Genderinklusive Sprache ist weithin anerkannt, UNESCO, Kommunen, Institutionen - Sie greifen zu kurz! Mehr Recherche machen und als Wissenschaftler weniger Ideologie, dafür Fakten.

Sarah01-02-18

Hallo Mehrdad, merci für die Antwort. Verstehe ich es also richtig, dass die Ursachen dieser Entwicklung noch nicht (genug) ausgeforscht oder nicht (mehr) ermittelbar sind? Weil so eine Entwicklung kann sich ja nicht von ungefähr ergeben. Irgendjemand oder irgendetwas muss ja so einen Prozess eingeleitet haben.

Für die heutige Genderforschung ist das Wissen um diesen Prozess goldwichtig.

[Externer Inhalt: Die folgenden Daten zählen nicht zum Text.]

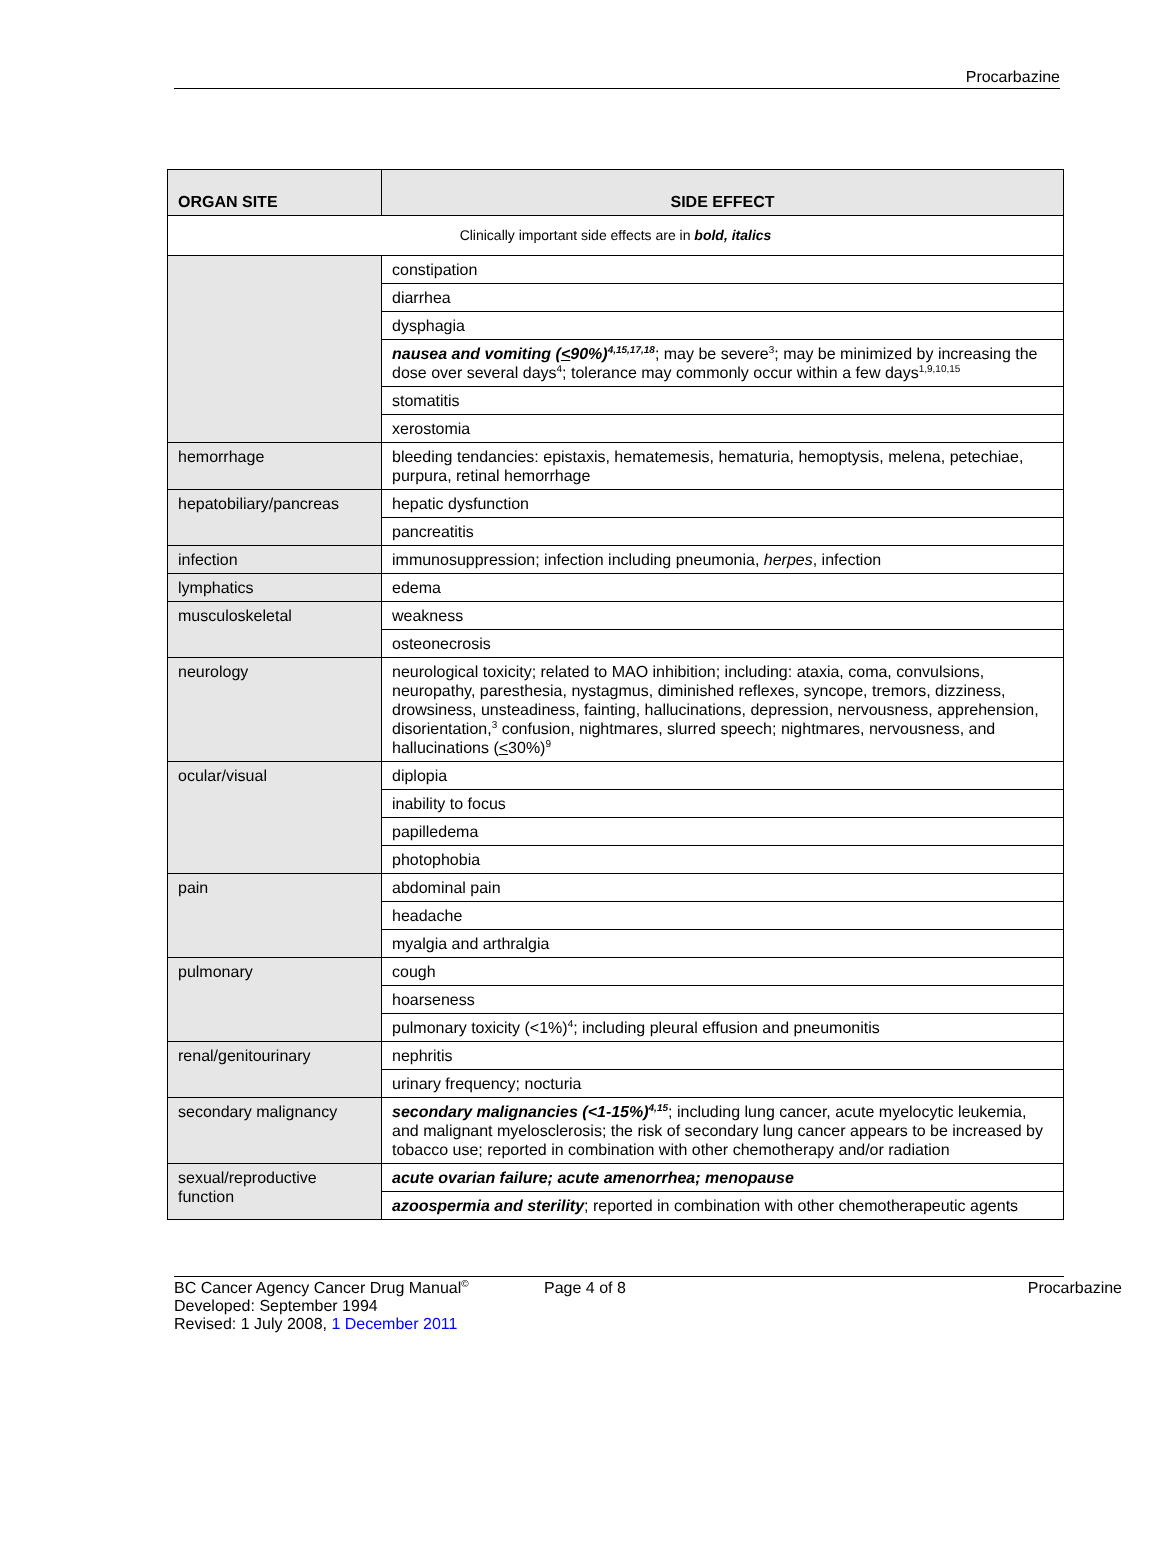Procarbazine
| ORGAN SITE | SIDE EFFECT |
| --- | --- |
| Clinically important side effects are in bold, italics | |
| | constipation |
| | diarrhea |
| | dysphagia |
| | nausea and vomiting ( < 90%)<sup>4,15,17,18</sup> ; may be severe<sup>3</sup>; may be minimized by increasing the dose over several days<sup>4</sup>; tolerance may commonly occur within a few days<sup>1,9,10,15</sup> |
| | stomatitis |
| | xerostomia |
| hemorrhage | bleeding tendancies: epistaxis, hematemesis, hematuria, hemoptysis, melena, petechiae, purpura, retinal hemorrhage |
| hepatobiliary/pancreas | hepatic dysfunction |
| | pancreatitis |
| infection | immunosuppression; infection including pneumonia, herpes , infection |
| lymphatics | edema |
| musculoskeletal | weakness |
| | osteonecrosis |
| neurology | neurological toxicity; related to MAO inhibition; including: ataxia, coma, convulsions, neuropathy, paresthesia, nystagmus, diminished reflexes, syncope, tremors, dizziness, drowsiness, unsteadiness, fainting, hallucinations, depression, nervousness, apprehension, disorientation,<sup>3</sup> confusion, nightmares, slurred speech; nightmares, nervousness, and hallucinations ( < 30%)<sup>9</sup> |
| ocular/visual | diplopia |
| | inability to focus |
| | papilledema |
| | photophobia |
| pain | abdominal pain |
| | headache |
| | myalgia and arthralgia |
| pulmonary | cough |
| | hoarseness |
| | pulmonary toxicity (<1%)<sup>4</sup>; including pleural effusion and pneumonitis |
| renal/genitourinary | nephritis |
| | urinary frequency; nocturia |
| secondary malignancy | secondary malignancies (<1-15%)<sup>4,15</sup> ; including lung cancer, acute myelocytic leukemia, and malignant myelosclerosis; the risk of secondary lung cancer appears to be increased by tobacco use; reported in combination with other chemotherapy and/or radiation |
| sexual/reproductive function | acute ovarian failure; acute amenorrhea; menopause |
| | azoospermia and sterility ; reported in combination with other chemotherapeutic agents |
BC Cancer Agency Cancer Drug Manual<sup>©</sup> Page 4 of 8 Procarbazine
Developed: September 1994
Revised: 1 July 2008, 1 December 2011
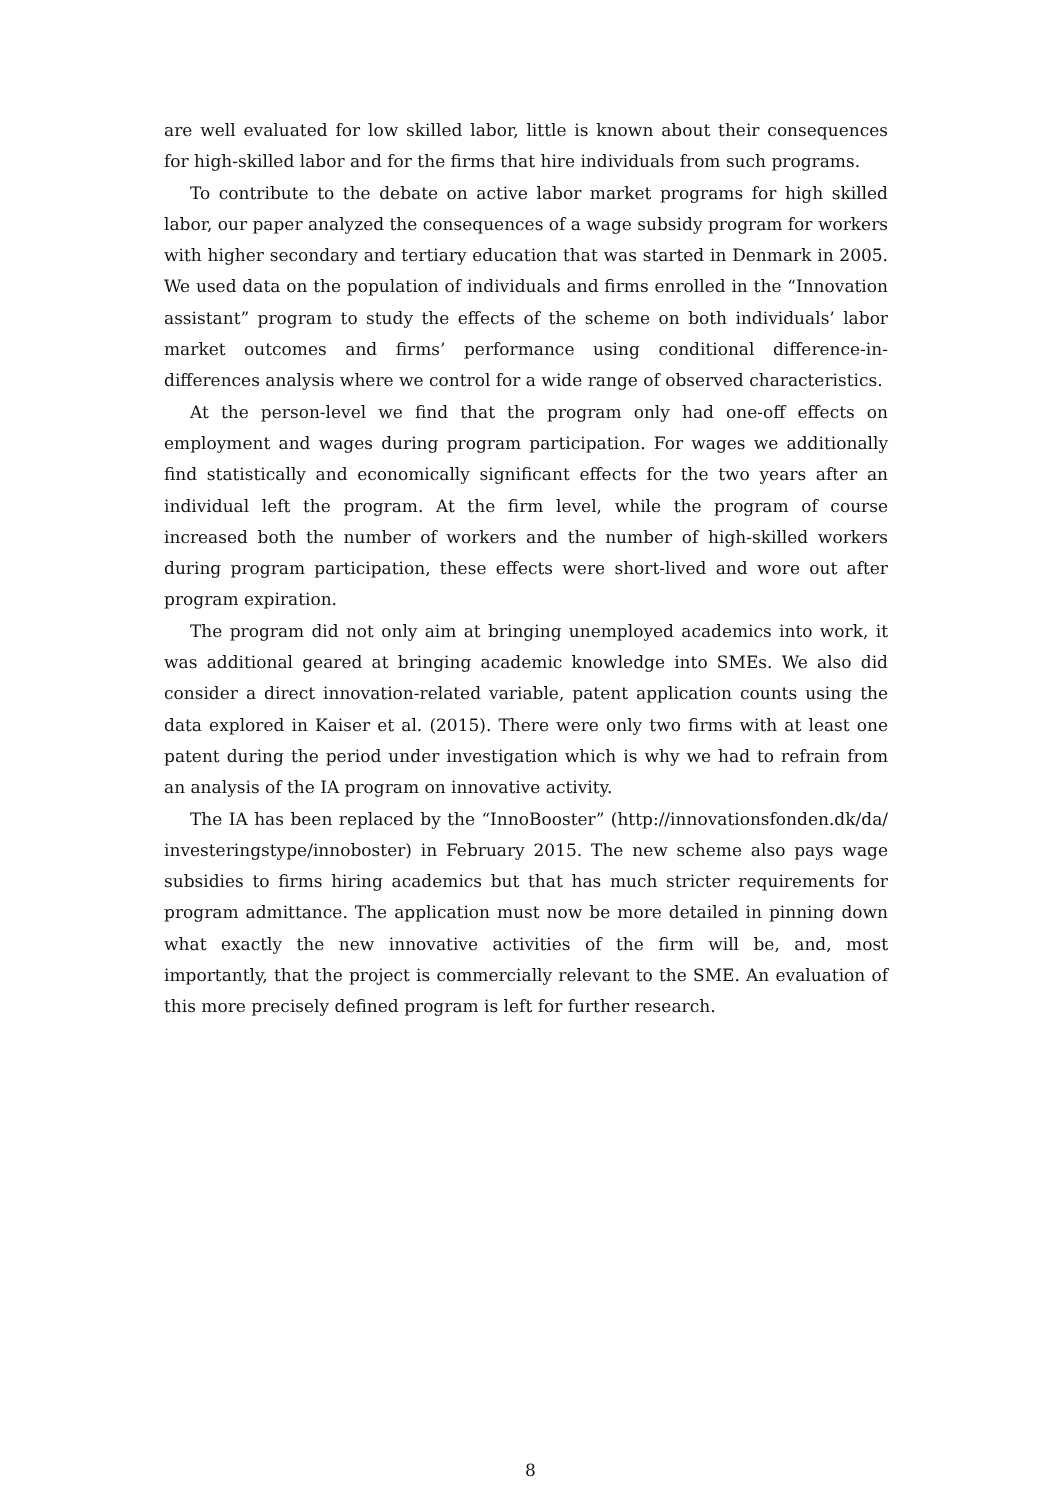are well evaluated for low skilled labor, little is known about their consequences for high-skilled labor and for the firms that hire individuals from such programs.
To contribute to the debate on active labor market programs for high skilled labor, our paper analyzed the consequences of a wage subsidy program for workers with higher secondary and tertiary education that was started in Denmark in 2005. We used data on the population of individuals and firms enrolled in the “Innovation assistant” program to study the effects of the scheme on both individuals’ labor market outcomes and firms’ performance using conditional difference-in-differences analysis where we control for a wide range of observed characteristics.
At the person-level we find that the program only had one-off effects on employment and wages during program participation. For wages we additionally find statistically and economically significant effects for the two years after an individual left the program. At the firm level, while the program of course increased both the number of workers and the number of high-skilled workers during program participation, these effects were short-lived and wore out after program expiration.
The program did not only aim at bringing unemployed academics into work, it was additional geared at bringing academic knowledge into SMEs. We also did consider a direct innovation-related variable, patent application counts using the data explored in Kaiser et al. (2015). There were only two firms with at least one patent during the period under investigation which is why we had to refrain from an analysis of the IA program on innovative activity.
The IA has been replaced by the “InnoBooster” (http://innovationsfonden.dk/da/ investeringstype/innoboster) in February 2015. The new scheme also pays wage subsidies to firms hiring academics but that has much stricter requirements for program admittance. The application must now be more detailed in pinning down what exactly the new innovative activities of the firm will be, and, most importantly, that the project is commercially relevant to the SME. An evaluation of this more precisely defined program is left for further research.
8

Kenne in der Geschichte keinen anderen Fall, indem eine Sprache ihre geschlechtsspezifische Grammatik gänzlich verliert. Bin aber auch nicht die Historikerin. :-)

Mehrdad01-02-18

An Barucha:

1. Sie argumenieren, weil ausgerechent UNESCO und Co. (sprich allerlei internationale und staatliche Institutionen) das Sprachgendern bereits anwenden und es damit global salonfähig machen, dann ist dies ein wissenschaftlich untermauertes "Faktum"? Interessante Vorstellung von Wissenschaftlichkeit!?

2. Sie unterstellen dem Autor eine ideologische Haltung und empfehlen ihm mehr Recherche zu machen. Falls Sie aber mehr als er Recherche machen sollten, dann werden Sie merken - bei Fairness natürlich, was nicht Jedermanns Ding ist -, welche Partei hier Ideologie betreibt... Fall Sie den Artikel zu verstehen versuchen, handelt es sich dabei gerade um eine Kritik an "Ideologischem" Umgang mit dem Phänomen der Sprache bzw. mit der (natürlichen) Sprachentwicklung.

Mehrdad02-02-18

An Sarah:

Generell kann man von allen Sprachen behaupten, dass diese ständigen und langfristig gar erheblichen Veränderungen ausgesetzt sind, d. h. Sprachen könnten auch sogar irgendwann aussterben. Vor diesem Wissen ist also ein grammatischer Abbau des Geschlechts vor etwa 2300 Jahren im vorislamischen Persien nichts Außergewöhnliches.

Hinzu kommen die sprachhistorischen und sprachkontaktbezogenen Besonderheiten des Persischen als ein Kontinuum von drei je mehrere Jahrhunderte langen Sprachentwicklungsstufen (Neu-/Mittel-/Altpersisch). Die eigentliche Geschichte des (schriftlich festgehaltenen) Neu- bzw. Gegenwartspersischen, beginnt erst im 9./10. Jhd., während die Vorgängerstufen Altpersisch und Mittelpersisch mit je eigenen Schriften und Literaturen zwar rein linguistisch gesehen damit verwandt sind, aber für die heutigen Sprecher des Persischen kaum verständlich sind und in diesem Sinne als eigene Sprachen mit zum Teil eigenspezifischen grammatischen Merkmalen gelten können.

Martin19-02-18

@Mehrad - die Veränderung von Sprache erfolgt i.d. Regel aber durch die Menschen selbst und wird nicht von oben herab verordnet.